Estácio de Sá founded São Sebastião do Rio de Janeiro for the Portuguese crown in 1565, ending a short-lived occupation by French forces. The administrative capital city of the Portuguese colony of Brazil was transferred from Salvador, Bahia, to Rio de Janeiro in 1763. The transit of enslaved Africans through the port of Rio continued through much of the 19th century. In the 19th century, a series of changes spurred economic modernization and industrialization in Brazil. The seat of the Portuguese empire was transferred from Lisbon to Rio de Janeiro in 1808. Brazil achieved independence from Portugal and established a monarchy in 1822. Brazil's coffee cycle started in the 1830s, leading to new waves of immigrants and giving rise to new agrarian and mercantile elites. Slavery was abolished in Brazil in 1888, and the monarchy ended in 1889 when the Federalist Revolution, backed by the coffee oligarchy, deposed emperor Dom Pedro II.
The deep social and economic inequalities evident in urban Brazil today are legacies of historical injustices. Rio's outer suburbs house the majority of its low-income population. Employment opportunities remain concentrated in the city's central areas. The number of favelas (shantytowns) in Rio increased from 26 in 1920, to 147 in 1960, to about 600 in the late 1990s. By 2000, there were more than a million favela dwellers in the city. The growth of favelas is part of broader processes of urban space production. Many affluent Brazilians—who previously self-segregated into exclusionary spaces, such as luxury residential high-rise buildings and gated communities within the country's largest cities—are now investing in and moving to medium-sized Brazilian cities.

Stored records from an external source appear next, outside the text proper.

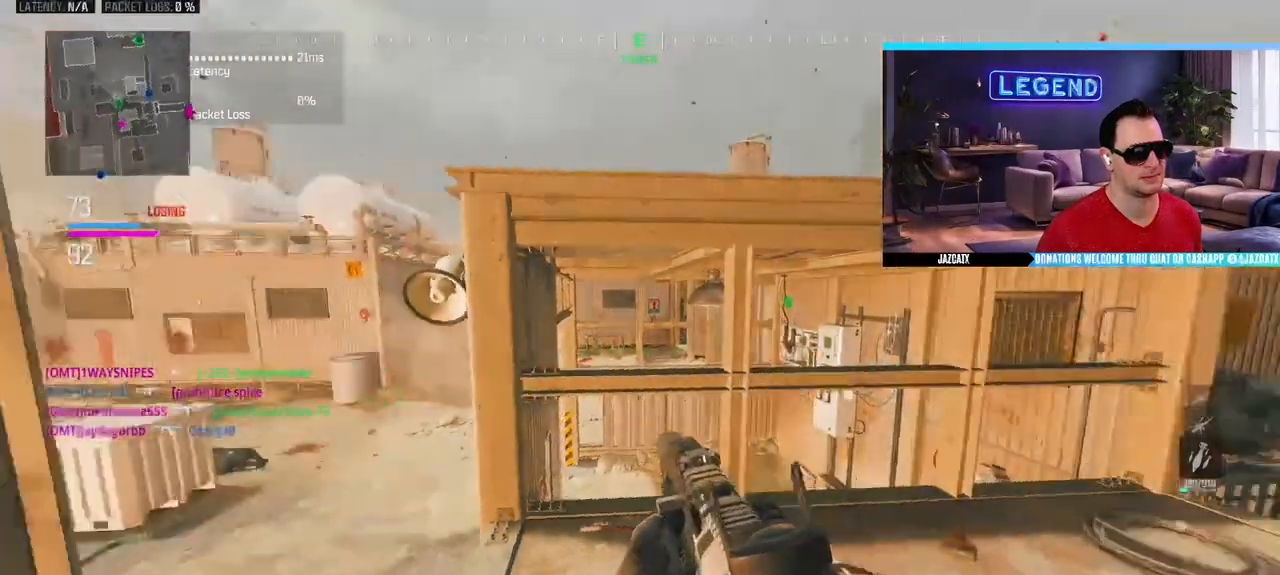
{"buttons": [], "left_stick": "up-right", "right_stick": "center", "events": [[317, "left_stick", "right"], [500, "left_stick", "up-right"]]}
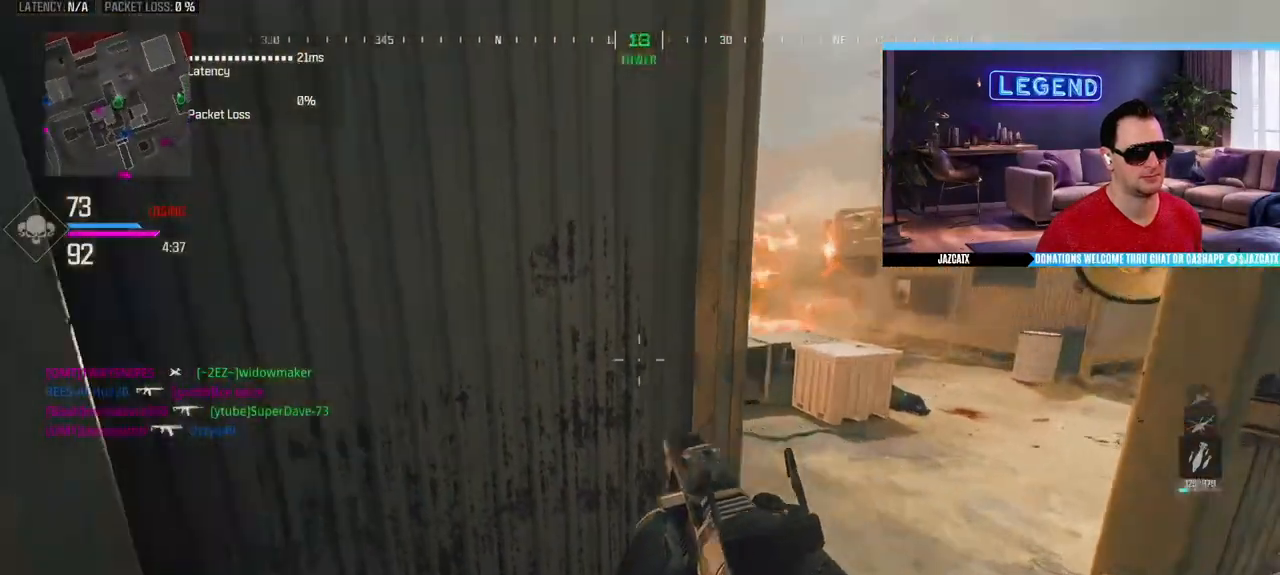
{"buttons": [], "left_stick": "left", "right_stick": "center", "events": [[250, "left_stick", "center"], [450, "left_stick", "left"]]}
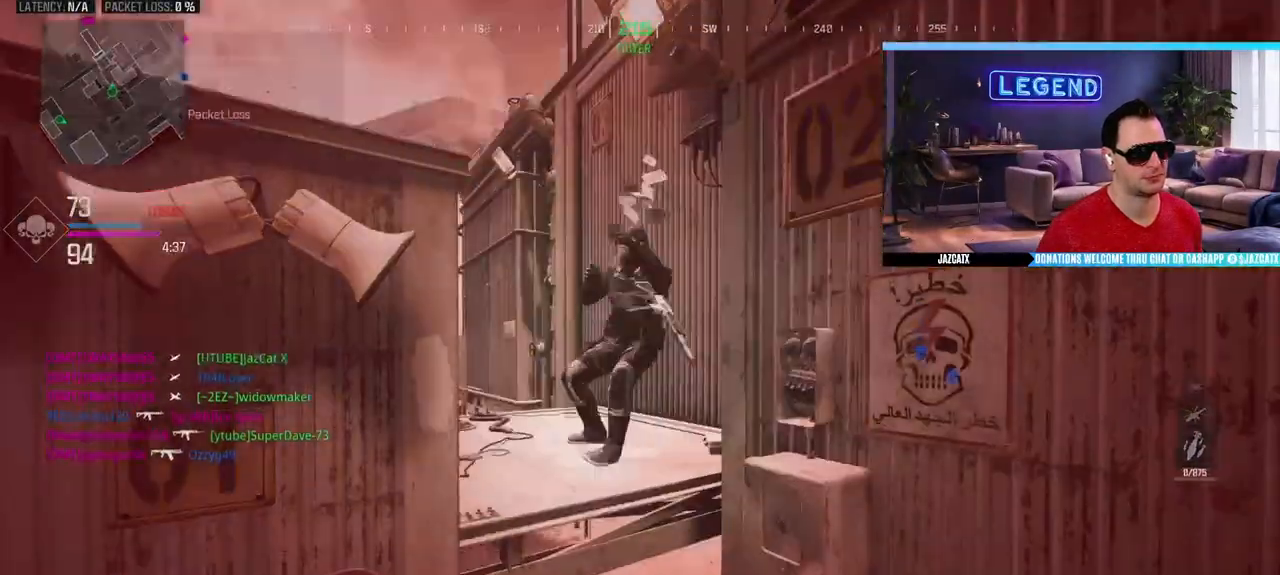
{"buttons": [], "left_stick": "center", "right_stick": "center", "events": [[117, "left_stick", "right"], [233, "left_stick", "center"], [283, "left_stick", "left"], [400, "left_stick", "center"]]}
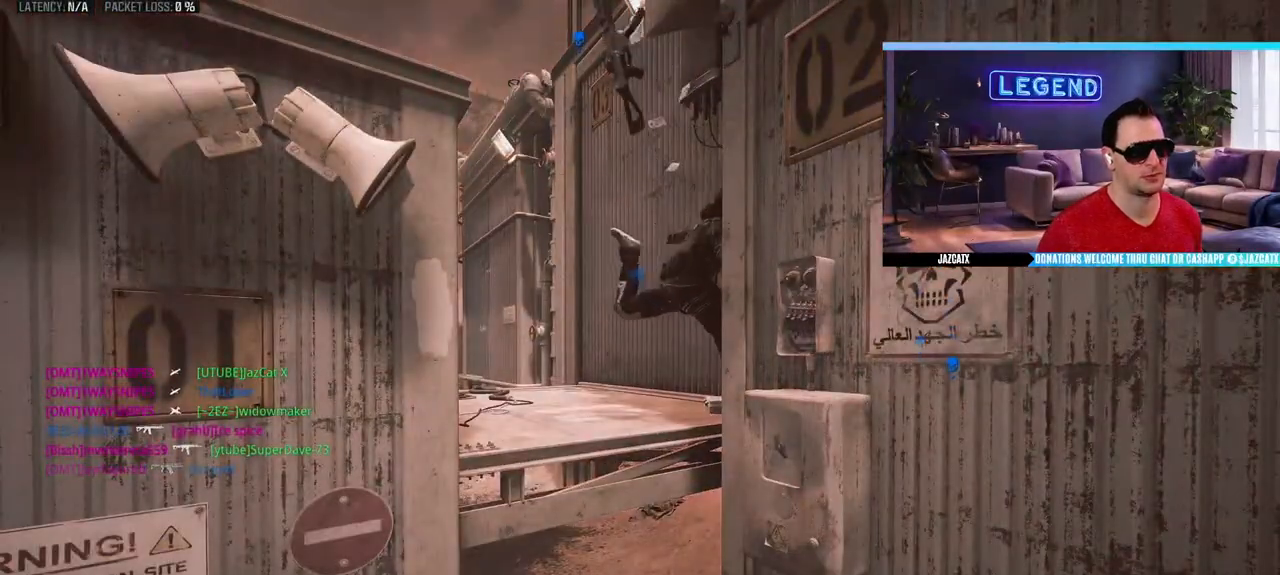
{"buttons": [], "left_stick": "center", "right_stick": "center", "events": []}
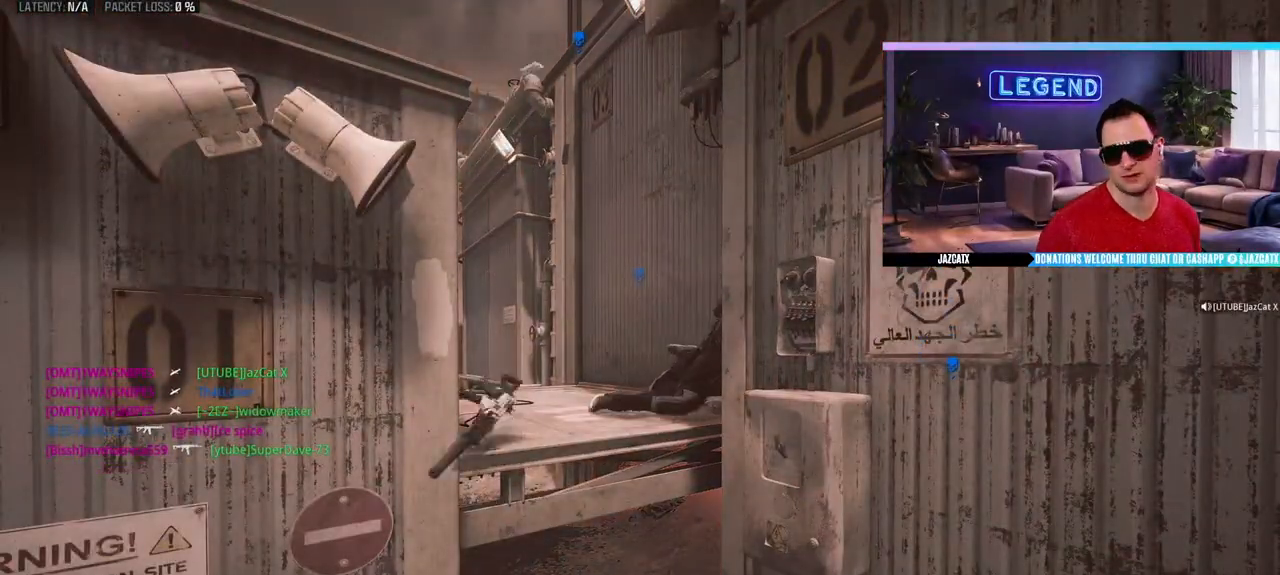
{"buttons": [], "left_stick": "center", "right_stick": "center", "events": []}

Rio's favelas are notoriously associated with extreme poverty, illegal drug trafficking, and related violent crime. However, in many favela communities, residents have mobilized to create civil society organizations offering political empowerment, education, health services, income generation, social entrepreneurship, creative self-expression, and improved environmental quality.

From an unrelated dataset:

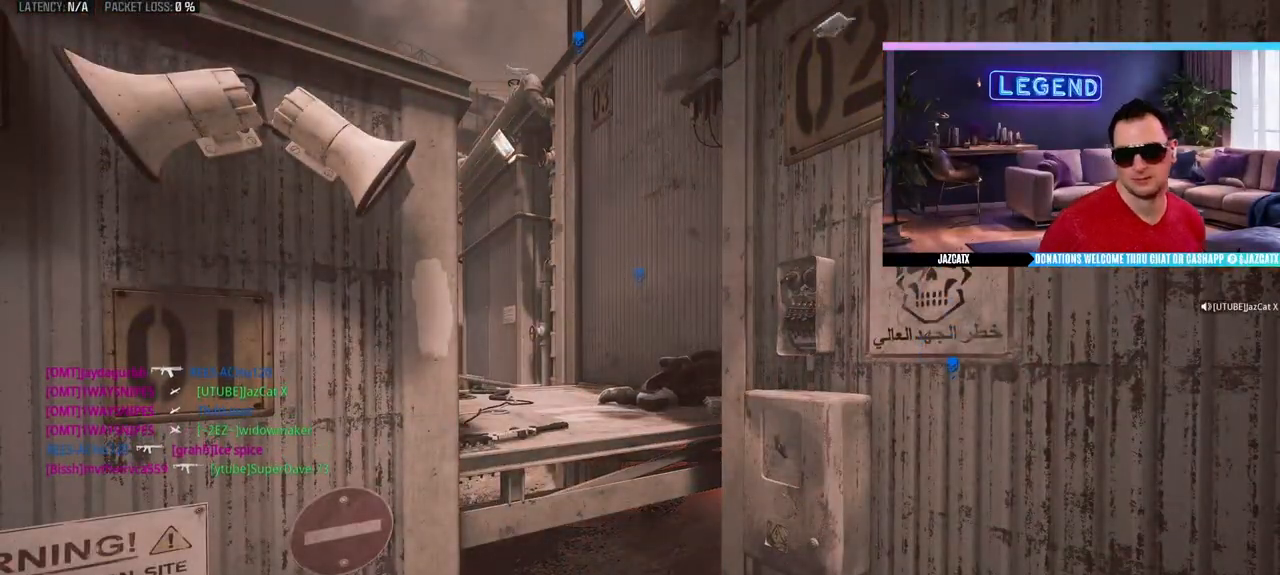
{"buttons": [], "left_stick": "center", "right_stick": "center", "events": []}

Rio de Janeiro State is situated entirely within the biologically diverse Atlantic Forest region. Some of Brazil's earliest protected areas were established in Rio. Endorsement of sustainable urban development in Rio emerged in the early 1990s. In 1992 Rio hosted the United Nations Conference on Environment and Development and the Global Forum. Rio is preparing to host the final of the 2014 FIFA World Cup and the 2016 Olympic and Paralympic Games, which puts pressure on the city to upgrade facilities, infrastructure, and services.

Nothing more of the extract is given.